_INSTRUCTIONS TO FOLLOW_: Return each line of the data below that contains the word "trên". Matching is case-sensitive.

_AVAILABLE DATA_:
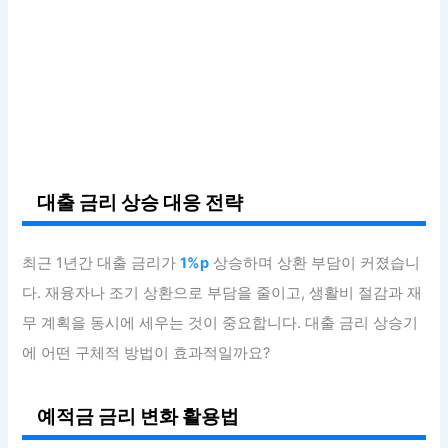
대출 금리 상승 대응 전략
최근 1년간 대출 금리가
1%p
상승하며 상환 부담이 커졌습니
다. 재융자나 조기 상환으로 부담을 줄이고, 생활비 절감과 재
무 계획을 동시에 세우는 것이 중요합니다. 대출 금리 상승기
에 어떤 구체적 방법이 효과적일까요?
예적금 금리 변화 활용법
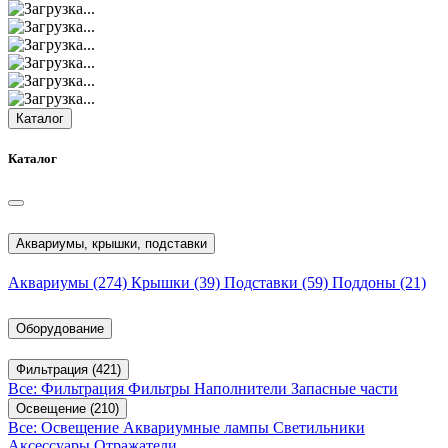
Каталог
Каталог
Аквариумы, крышки, подставки
Аквариумы
(274)
Крышки
(39)
Подставки
(59)
Поддоны
(21)
Оборудование
Фильтрация
(421)
Все: Фильтрация
Фильтры
Наполнители
Запасные части
Освещение
(210)
Все: Освещение
Аквариумные лампы
Светильники
Аксессуары
Отражатели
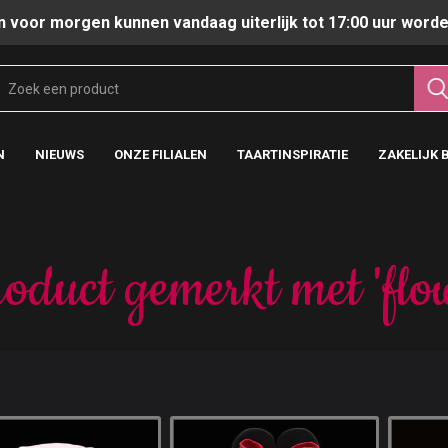
n voor morgen kunnen vandaag uiterlijk tot 17:00 uur worde
N
NIEUWS
ONZE FILIALEN
TAARTINSPIRATIE
ZAKELIJK 
oduct gemerkt met 'flo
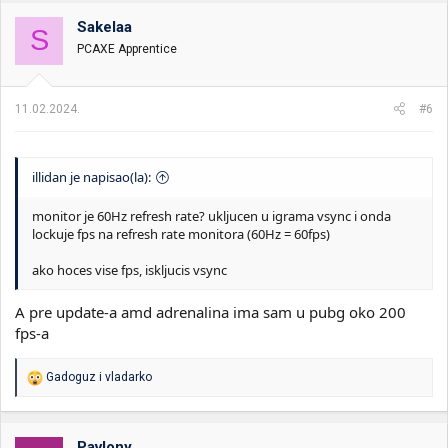
Sakelaa
S
PCAXE Apprentice
11.02.2024.
#6
illidan je napisao(la):
monitor je 60Hz refresh rate? ukljucen u igrama vsync i onda
lockuje fps na refresh rate monitora (60Hz = 60fps)
ako hoces vise fps, iskljucis vsync
A pre update-a amd adrenalina ima sam u pubg oko 200
fps-a
R
Gadoguz
i
vladarko
e
a
g
o
Pavlony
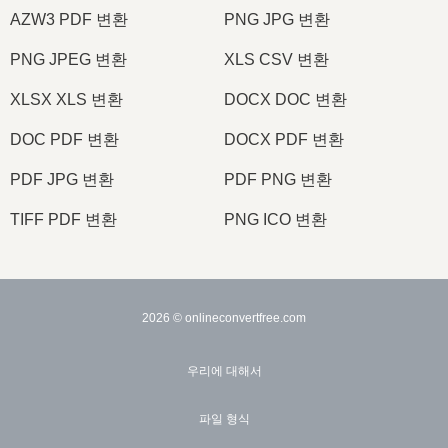
AZW3 PDF 변환
PNG JPG 변환
PNG JPEG 변환
XLS CSV 변환
XLSX XLS 변환
DOCX DOC 변환
DOC PDF 변환
DOCX PDF 변환
PDF JPG 변환
PDF PNG 변환
TIFF PDF 변환
PNG ICO 변환
2026
© onlineconvertfree.com
우리에 대해서
파일 형식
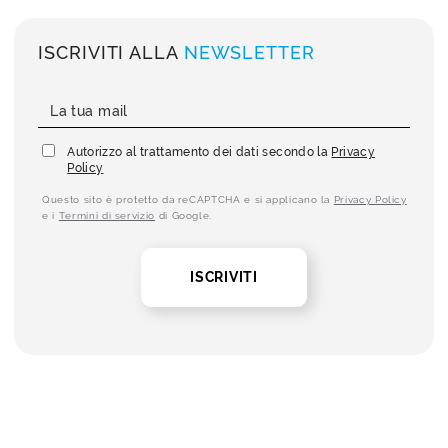
ISCRIVITI ALLA
NEWSLETTER
Autorizzo al trattamento dei dati secondo la
Privacy
Policy
Questo sito è protetto da reCAPTCHA e si applicano la
Privacy Policy
e i
Termini di servizio
di Google.
ISCRIVITI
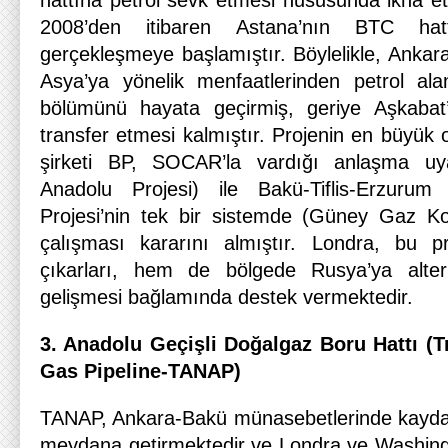
hattına petrol sevk etmesi hususunda ikna et
2008’den itibaren Astana’nın BTC hatt
gerçekleşmeye başlamıştır. Böylelikle, Ankar
Asya’ya yönelik menfaatlerinden petrol al
bölümünü hayata geçirmiş, geriye Aşkabat
transfer etmesi kalmıştır. Projenin en büyük o
şirketi BP, SOCAR’la vardığı anlaşma u
Anadolu Projesi) ile Bakü-Tiflis-Erzuru
Projesi’nin tek bir sistemde (Güney Gaz Ko
çalışması kararını almıştır. Londra, bu 
çıkarları, hem de bölgede Rusya’ya alterna
gelişmesi bağlamında destek vermektedir.
3. Anadolu Geçişli Doğalgaz Boru Hattı (T
Gas Pipeline-TANAP)
TANAP, Ankara-Bakü münasebetlerinde kayda d
meydana getirmektedir ve Londra ve Washingto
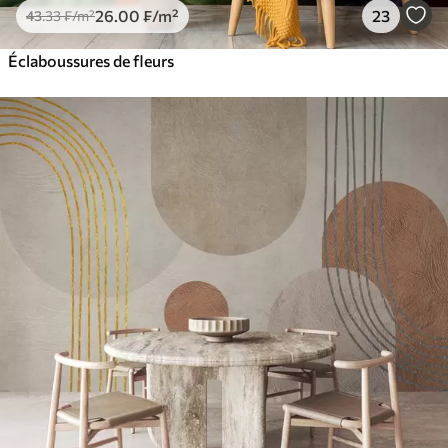
26
.00
₣
/m²
23
43
.33
₣
/m²
Éclaboussures de fleurs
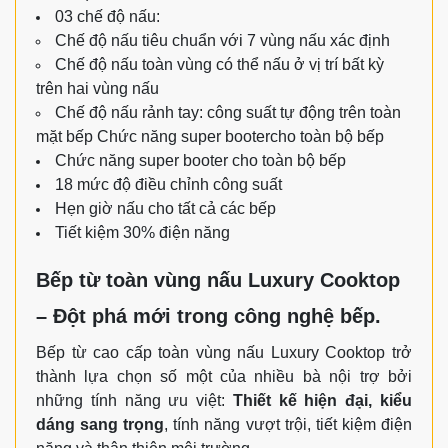
03 chế độ nấu:
Chế độ nấu tiêu chuẩn với 7 vùng nấu xác định
Chế độ nấu toàn vùng có thể nấu ở vị trí bất kỳ
trên hai vùng nấu
Chế độ nấu rảnh tay: công suất tự động trên toàn
mặt bếp Chức năng super bootercho toàn bộ bếp
Chức năng super booter cho toàn bộ bếp
18 mức độ điều chỉnh công suất
Hẹn giờ nấu cho tất cả các bếp
Tiết kiệm 30% điện năng
Bếp từ toàn vùng nấu Luxury Cooktop
– Đột phá mới trong công nghệ bếp.
Bếp từ cao cấp toàn vùng nấu Luxury Cooktop trở
thành lựa chọn số một của nhiều bà nội trợ bởi
những tính năng ưu việt:
Thiết kế hiện đại, kiểu
dáng sang trọng
, tính năng vượt trội, tiết kiệm điện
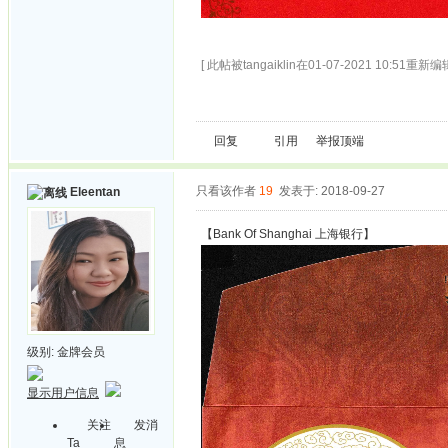
[ 此帖被tangaiklin在01-07-2021 10:51重新编辑
回复
引用
举报
顶端
只看该作者
19
发表于: 2018-09-27
Eleentan
【Bank Of Shanghai 上海银行】
级别:
金牌会员
显示用户信息
关注
发消
Ta
息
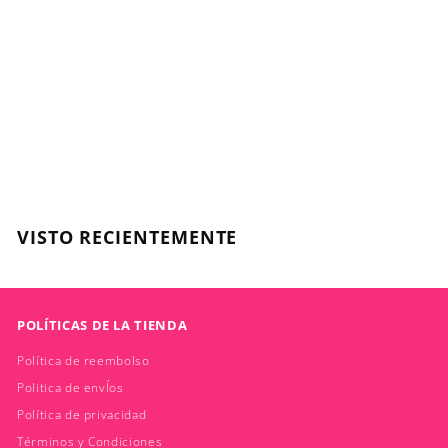
Serie Expert, Absolut
Repair Molecular,
Spray Pre-tratamiento
190ml
L'OREAL
$
$34.900
3
4
.
VISTO RECIENTEMENTE
9
0
0
POLÍTICAS DE LA TIENDA
Política de reembolso
Politica de envÍos
Política de privacidad
Términos y Condiciones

_WRITTEN ANSWER_:
trên hai vùng nấu
Chế độ nấu rảnh tay: công suất tự động trên toàn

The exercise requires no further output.